Tbh, I don't think it would have boded well for OUR characters if he'd been made squad leader. Those of us who worship Gods would be screwed, and those who didn't...well knowing DA they'd be pretty screwed too


----------



## komanko (May 16, 2010)

Deus Mortis said:


> Tbh, I don't think it would have boded well for OUR characters if he'd been made squad leader. Those of us who worship Gods would be screwed, and those who didn't...well knowing DA they'd be pretty screwed too


I agree here, with Da we would have died in a tragic accident before we even deployed XD

With me, you have bigger chance of survival XD


----------



## Boc (Mar 19, 2010)

komanko said:


> I agree here, with Da we would have died in a tragic accident before we even deployed XD
> 
> With me, you have bigger chance of survival XD


So I take it you aren't going to be using the free-fall-from-outer-space technique? :laugh:


----------



## komanko (May 16, 2010)

Who knows maybe I can push someone to do it. Alone. Without any drop pod.

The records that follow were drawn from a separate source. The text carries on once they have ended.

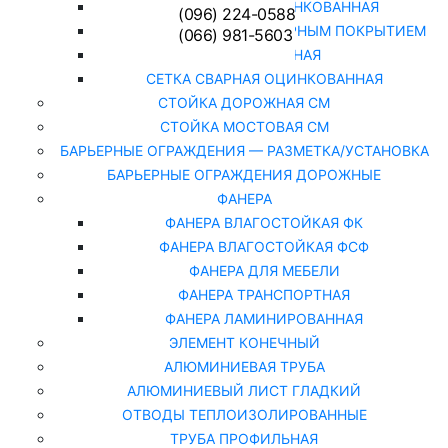
СЕТКА РАБИЦА ОЦИНКОВАННАЯ
(096) 224-0588
СЕТКА РАБИЦА С ПОЛИМЕРНЫМ ПОКРЫТИЕМ
(066) 981-5603
СЕТКА СВАРНАЯ
СЕТКА СВАРНАЯ ОЦИНКОВАННАЯ
СТОЙКА ДОРОЖНАЯ СМ
СТОЙКА МОСТОВАЯ СМ
БАРЬЕРНЫЕ ОГРАЖДЕНИЯ — РАЗМЕТКА/УСТАНОВКА
БАРЬЕРНЫЕ ОГРАЖДЕНИЯ ДОРОЖНЫЕ
ФАНЕРА
ФАНЕРА ВЛАГОСТОЙКАЯ ФК
ФАНЕРА ВЛАГОСТОЙКАЯ ФСФ
ФАНЕРА ДЛЯ МЕБЕЛИ
ФАНЕРА ТРАНСПОРТНАЯ
ФАНЕРА ЛАМИНИРОВАННАЯ
ЭЛЕМЕНТ КОНЕЧНЫЙ
АЛЮМИНИЕВАЯ ТРУБА
АЛЮМИНИЕВЫЙ ЛИСТ ГЛАДКИЙ
ОТВОДЫ ТЕПЛОИЗОЛИРОВАННЫЕ
ТРУБА ПРОФИЛЬНАЯ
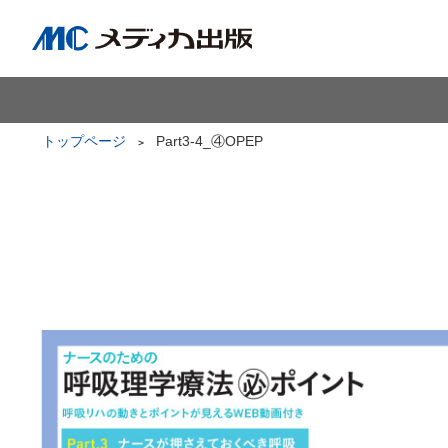
トップページ
Part3-4_④OPEP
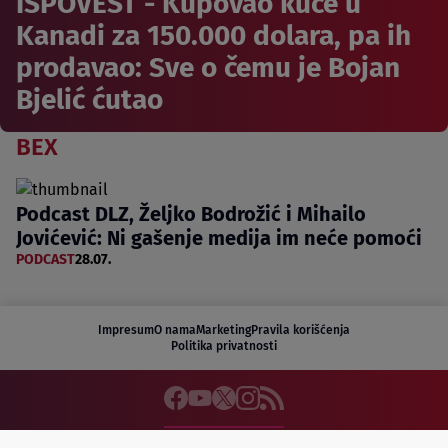
ISPOVEST - Kupovao kuće u
Kanadi za 150.000 dolara, pa ih
prodavao: Sve o čemu je Bojan
Bjelić ćutao
BEX
Podcast DLZ, Željko Bodrožić i Mihailo
Jovićević: Ni gašenje medija im neće pomoći
PODCAST
28.07.
Impresum
O nama
Marketing
Pravila korišćenja
Politika privatnosti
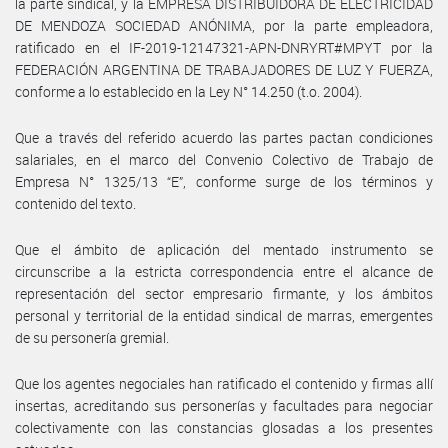
la parte sindical, y la EMPRESA DISTRIBUIDORA DE ELECTRICIDAD
DE MENDOZA SOCIEDAD ANÓNIMA, por la parte empleadora,
ratificado en el IF-2019-12147321-APN-DNRYRT#MPYT por la
FEDERACIÓN ARGENTINA DE TRABAJADORES DE LUZ Y FUERZA,
conforme a lo establecido en la Ley N° 14.250 (t.o. 2004).
Que a través del referido acuerdo las partes pactan condiciones
salariales, en el marco del Convenio Colectivo de Trabajo de
Empresa N° 1325/13 “E”, conforme surge de los términos y
contenido del texto.
Que el ámbito de aplicación del mentado instrumento se
circunscribe a la estricta correspondencia entre el alcance de
representación del sector empresario firmante, y los ámbitos
personal y territorial de la entidad sindical de marras, emergentes
de su personería gremial.
Que los agentes negociales han ratificado el contenido y firmas allí
insertas, acreditando sus personerías y facultades para negociar
colectivamente con las constancias glosadas a los presentes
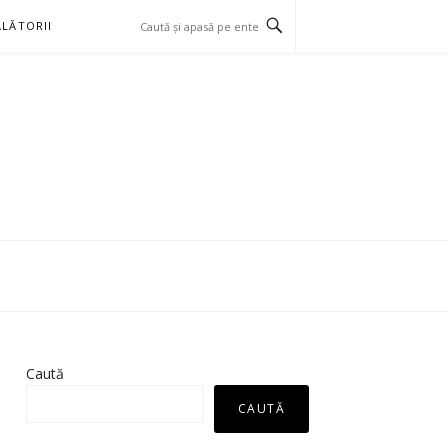
LĂTORII
Caută
CAUTĂ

Just curious on how long he will last in space. I volunteer one of the berserker neither would be missed XD

Edit: I ask of you, the players, please bare with me on my post. As I have no constant internet connection I couldn't see any of the newer posts. I'll try edit a bit but it wont be pretty ;P


----------



## Boc (Mar 19, 2010)

Lol you ay say that now, but when you need dozens of tech guard cut into itty bitty pieces or simply a concenient very noticeable diversion you'd miss them.

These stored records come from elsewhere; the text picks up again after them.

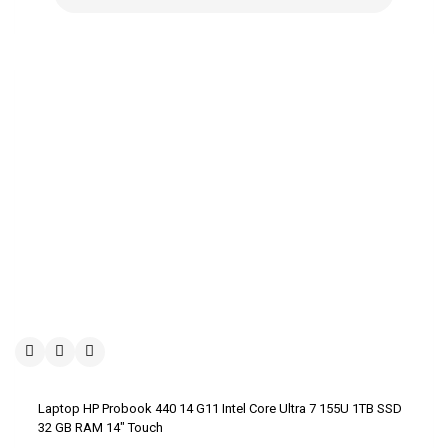
Laptop HP Probook 440 14 G11 Intel Core Ultra 7 155U 1TB SSD
32 GB RAM 14″ Touch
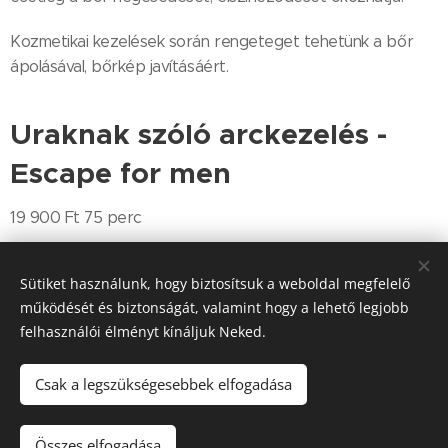
Kozmetikai kezelések során rengeteget tehetünk a bőr
ápolásával, bőrkép javításáért.
Uraknak szóló arckezelés -
Escape for men
19 900 Ft 75 perc
Sütiket használunk, hogy biztosítsuk a weboldal megfelelő
működését és biztonságát, valamint hogy a lehető legjobb
felhasználói élményt kínáljuk Neked.
Share
Csak a legszükségesebbek elfogadása
Összes elfogadása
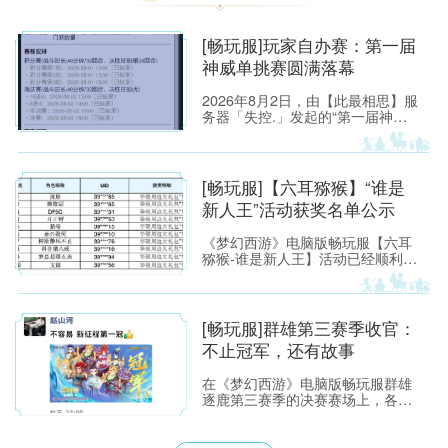
[畅玩服]玩家自办赛：第一届
神威单挑赛圆满落幕
2026年8月2日，由【此最相思】服
务器「失控.」发起的“第一届神威
单挑赛”圆满落幕。
[畅玩服]【六耳猕猴】“谁是
新人王”活动获奖名单公示
《梦幻西游》电脑版畅玩服【六耳
猕猴-谁是新人王】活动已经顺利落
下帷幕，恭喜以下玩家获得[ROG
玩家国度]周边奖励！ （活动详情
如下：https://xyq.
[畅玩服]群雄第三赛季收官：
不止冠军，还有故事
在《梦幻西游》电脑版畅玩服群雄
逐鹿第三赛季的决赛赛场上，各位
少侠不仅能看到精彩激烈的顶尖对
决，赛场之外也同样看点满满。下
面，就带各位少侠了解一下吧！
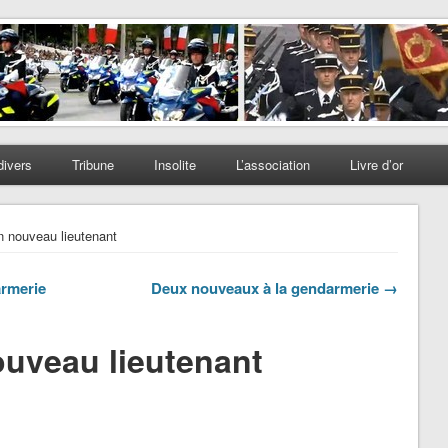
divers
Tribune
Insolite
L’association
Livre d’or
 nouveau lieutenant
armerie
Deux nouveaux à la gendarmerie →
uveau lieutenant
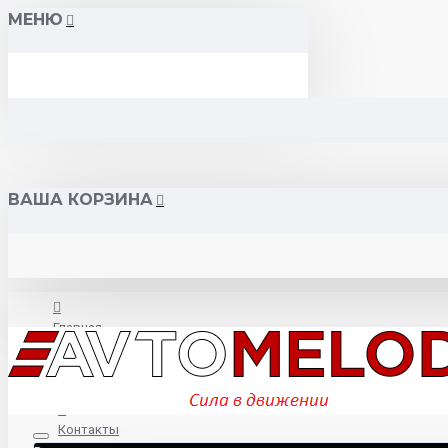
МЕНЮ
ВАША КОРЗИНА
Главная
О нас
Контакты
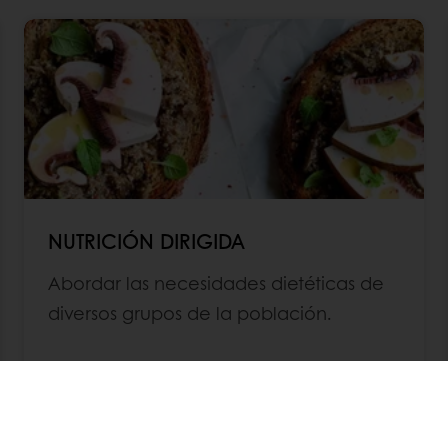
NUTRICIÓN DIRIGIDA
Abordar las necesidades dietéticas de
diversos grupos de la población.
Leer más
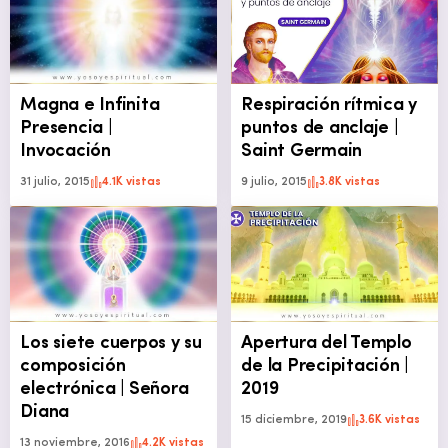
Magna e Infinita
Respiración rítmica y
Presencia |
puntos de anclaje |
Invocación
Saint Germain
31 julio, 2015
4.1K vistas
9 julio, 2015
3.8K vistas
Los siete cuerpos y su
Apertura del Templo
composición
de la Precipitación |
electrónica | Señora
2019
Diana
15 diciembre, 2019
3.6K vistas
13 noviembre, 2016
4.2K vistas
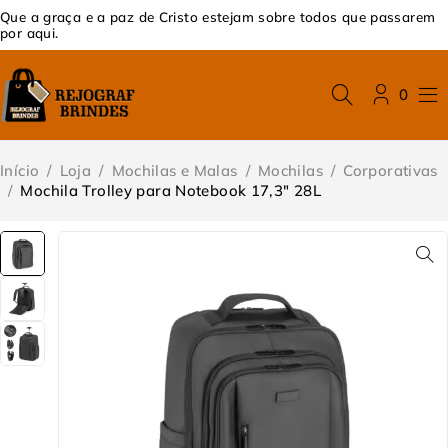
Que a graça e a paz de Cristo estejam sobre todos que passarem
por aqui.
0
Início
/
Loja
/
Mochilas e Malas
/
Mochilas
/
Corporativas
/
Mochila Trolley para Notebook 17,3″ 28L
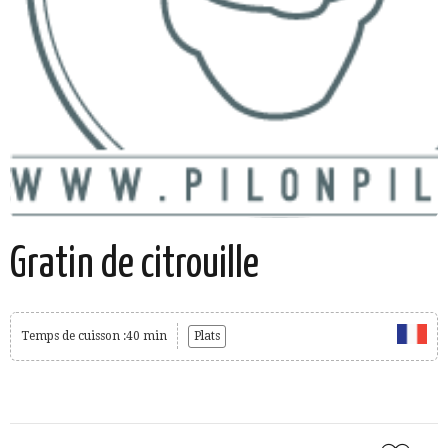
Gratin de citrouille
Temps de cuisson :40 min
Plats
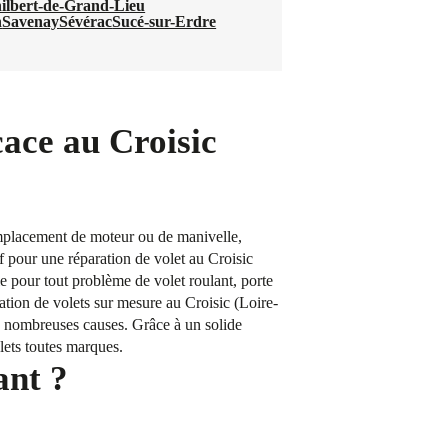
hilbert-de-Grand-Lieu
n
Savenay
Sévérac
Sucé-sur-Erdre
cace au Croisic
Remplacement de moteur ou de manivelle,
if pour une réparation de volet au Croisic
e pour tout problème de volet roulant, porte
ation de volets sur mesure au Croisic (Loire-
de nombreuses causes. Grâce à un solide
olets toutes marques.
ant ?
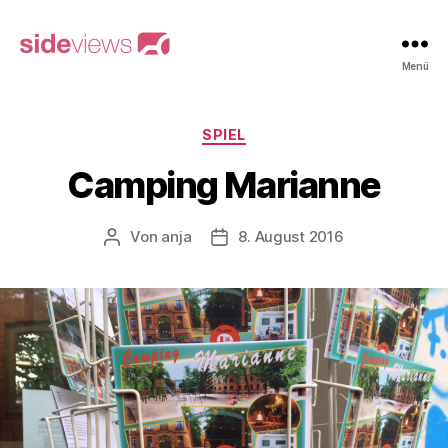
sideviews
Menü
Kategorien
SPIEL
Camping Marianne
Von
anja
8. August 2016
Beitragsautor
Beitragsdatum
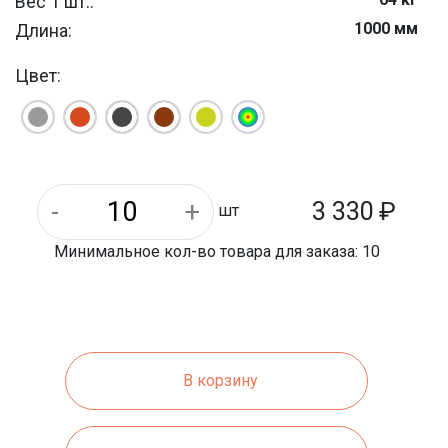
Вес 1 шт.:
1000 мм
Длина:
300 мм
Ширина:
Цвет:
3 330
₽
шт
Минимальное кол-во товара для заказа: 10
В корзину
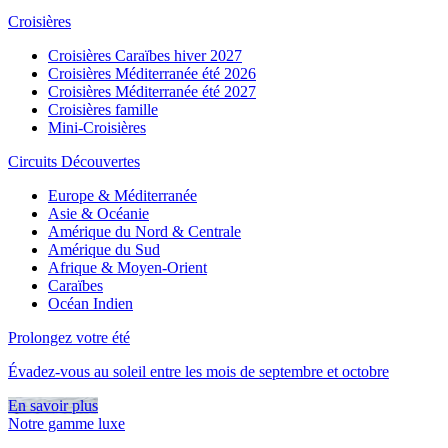
Croisières
Croisières Caraïbes hiver 2027
Croisières Méditerranée été 2026
Croisières Méditerranée été 2027
Croisières famille
Mini-Croisières
Circuits Découvertes
Europe & Méditerranée
Asie & Océanie
Amérique du Nord & Centrale
Amérique du Sud
Afrique & Moyen-Orient
Caraïbes
Océan Indien
Prolongez votre été
Évadez-vous au soleil entre les mois de septembre et octobre
En savoir plus
Notre gamme luxe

And I think they'd survive the void portion of the drop, the whole fiery-atmospheric-reentry... not so much


----------



## Serpion5 (Mar 19, 2010)

Aye, they ain`t no angry marines. :no:


----------



## Boc (Mar 19, 2010)

As an actual RP related note, look at the next update Friday/Saturday night (US EST), then getting in the pattern of one update a week.


----------



## Deus Mortis (Jun 20, 2009)

komanko, I'm reading your post cracking up here xD I can't believe you are seriously considering walking up to the front door and 'asking to come in'. You must be insane...although, the way you have described the thought process, it doesn't sound like SUCH a bad plan. If that's our plan, and it works, it will be one of the most epic moments in RP history, imo :laugh:


----------



## Boc (Mar 19, 2010)

Deus Mortis said:


> komanko, I'm reading your post cracking up here xD I can't believe you are seriously considering walking up to the front door and 'asking to come in'. You must be insane...although, the way you have described the thought process, it doesn't sound like SUCH a bad plan. If that's our plan, and it works, it will be one of the most epic moments in RP history, imo :laugh:


And that'll require waaaaay too much cooperation from the GM


----------



## Deus Mortis (Jun 20, 2009)

But...but...but that would be epic


----------



## komanko (May 16, 2010)

Hey, I am just throwing ideas up in the air 
And as I said, it is possible, and I did make it sound more sane 
Another thing is I am finally fully back as of today so expect less posts from me as I do have things to do unlike when I am on vacation XD (Things to do = being lazy).


----------



## Deus Mortis (Jun 20, 2009)

I for one am seriously disappointed that Korsh has not been threatened either verbally of mentally with death from Krateros.

Poor show Dark Angel, poor show :no:


----------



## komanko (May 16, 2010)

ahhahaha, I am surprised that Krateros did not kill us all yet.


----------



## dark angel (Jun 11, 2008)

Heh, I've had an extremely bad week - Sorry for the lack of a post, I'll get one up either today, or by the end of sunday.


----------



## WarpSpawned (Mar 9, 2010)

I was away on the weekend, no internet access, am working on post, hopefully have it up asap


----------



## Boc (Mar 19, 2010)

In light of many members having had internet issues/being on holiday and whatnot, I'll be postponing the next update to Wednesday night US EST. I'll be out of touch from 3 am tomorrow until Wednesday night doing army shit again, but I get emails on my droid when people post so I'll continue reading.

Keep in mind, I'm hoping for this update to finish with the launching of the drop pod/choice of insertion method. If you guys don't manage to get that far, I'll be forcing your hand :grin:


----------